Dr. Ian Taylor has been a Lecturer at Cardiff University's School of Computer Science since 2002. He concurrently holds an adjunct Assistant Professorship at the Center for Computation & Technology at Louisiana State University and regularly offers consultations in the USA. He has a Ph.D. in Physics and Music and is the co-ordinator of Triana activities at Cardiff (http://www.trianacode.org). Through this he has been active in many major projects including GridLab, CoreGrid and GridOneD. His research interests include distributed techniques and workflow for Grid and P2P computing, which take in applications ranging from astrophysics and healthcare to distributed audio.
Ian has previously written a professional book for Springer on P2P, Web Services and Grids, and has published over 50 scientific papers. He has also co-edited a special edition for Journal of Grid Computing on Scientific Workflow.
Dr. Matthew Shields has been a research associate at Cardiff University, jointly in the Schools of Computer Science,
Physics and Astronomy, since 2001. He gained his Ph.D. in Computer Science from Cardiff University in the area of
problem solving environments. Dr Shields is one of two lead developers for the Triana project and has been responsible
for helping broaden its adoption within new application domains including biodiversity. His interests include problem
solving environments, workflow, component and service based computing, Grid and high-performance computing.
Ewa Deelman is an Research Assistant Professor at the USC Computer Science Department and a Research Team Leader at the Center for Grid Technologies at the USC Information Sciences Institute. Dr. Deelman's research interests include the design and exploration of collaborative scientific environments based on Grid technologies, with particular emphasis on workflow management as well as the management of large amounts of data and metadata. At ISI, Dr. Deelman is leading the Pegasus project, which designs and implements workflow mapping techniques for large-scale workflows running in distributed environments. Pegasus is being used day-to-day by scientists in a variety of disciplines including astronomy, gravitational-wave physics, earthquake science and many others. Prior to joining ISI in 2000, she was a Senior Software Developer at UCLA conducting research in the area of performance prediction of large-scale applications on high performance machines.
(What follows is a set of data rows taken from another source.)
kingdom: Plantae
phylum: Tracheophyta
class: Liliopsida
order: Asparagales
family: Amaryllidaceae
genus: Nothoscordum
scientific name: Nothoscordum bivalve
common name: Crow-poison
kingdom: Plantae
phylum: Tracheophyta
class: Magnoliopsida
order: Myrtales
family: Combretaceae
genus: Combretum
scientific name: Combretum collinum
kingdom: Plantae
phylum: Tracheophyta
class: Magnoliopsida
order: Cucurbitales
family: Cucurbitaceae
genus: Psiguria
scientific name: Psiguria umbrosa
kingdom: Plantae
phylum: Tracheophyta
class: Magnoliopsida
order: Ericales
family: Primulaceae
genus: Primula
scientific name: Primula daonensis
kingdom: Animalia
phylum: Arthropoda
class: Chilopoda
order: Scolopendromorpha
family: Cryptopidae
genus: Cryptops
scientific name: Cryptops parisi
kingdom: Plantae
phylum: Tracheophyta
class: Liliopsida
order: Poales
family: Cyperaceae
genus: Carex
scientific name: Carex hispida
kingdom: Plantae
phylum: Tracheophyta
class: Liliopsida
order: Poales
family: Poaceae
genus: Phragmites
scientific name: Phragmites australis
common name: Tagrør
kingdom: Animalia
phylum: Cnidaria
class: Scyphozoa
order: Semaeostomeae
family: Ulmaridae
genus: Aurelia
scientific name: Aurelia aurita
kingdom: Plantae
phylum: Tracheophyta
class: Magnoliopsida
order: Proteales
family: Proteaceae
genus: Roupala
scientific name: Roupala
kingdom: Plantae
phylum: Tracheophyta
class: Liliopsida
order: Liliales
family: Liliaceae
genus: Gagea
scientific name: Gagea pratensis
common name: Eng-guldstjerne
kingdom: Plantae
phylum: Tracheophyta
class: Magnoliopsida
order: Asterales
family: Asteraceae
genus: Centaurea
Dr. Deelman received her PhD from Rensselaer Polytechnic Institute in Computer Science in 1997 in the area of parallel discrete event simulation. Dr. Deelman is an Associate Editor responsible for Grid Computing for the Scientific Programming Journal and a chair of the GGF Workflow Management Research Group.
Dennis Gannon, Department of Computer Science, Lindley Hall, Indiana University, Bloomington, IN 47401 (email@example.com) Dr. Gannon is a professor of Computer Science in the School of Informatics at Indiana University. He is also Science Director for the Indiana Pervasive Technology Labs. He received his Ph.D. in Computer Science from the University of Illinois in 1980 and his Ph.D. in Mathematics from the University of California in 1974. From 1980 to 1985, he was on the faculty at Purdue University. From 1997-2004 he was Chairman of the Indiana Computer Science Department. His research interests include software tools for high performance parallel and distributed systems and problem solving environments for scientific computation.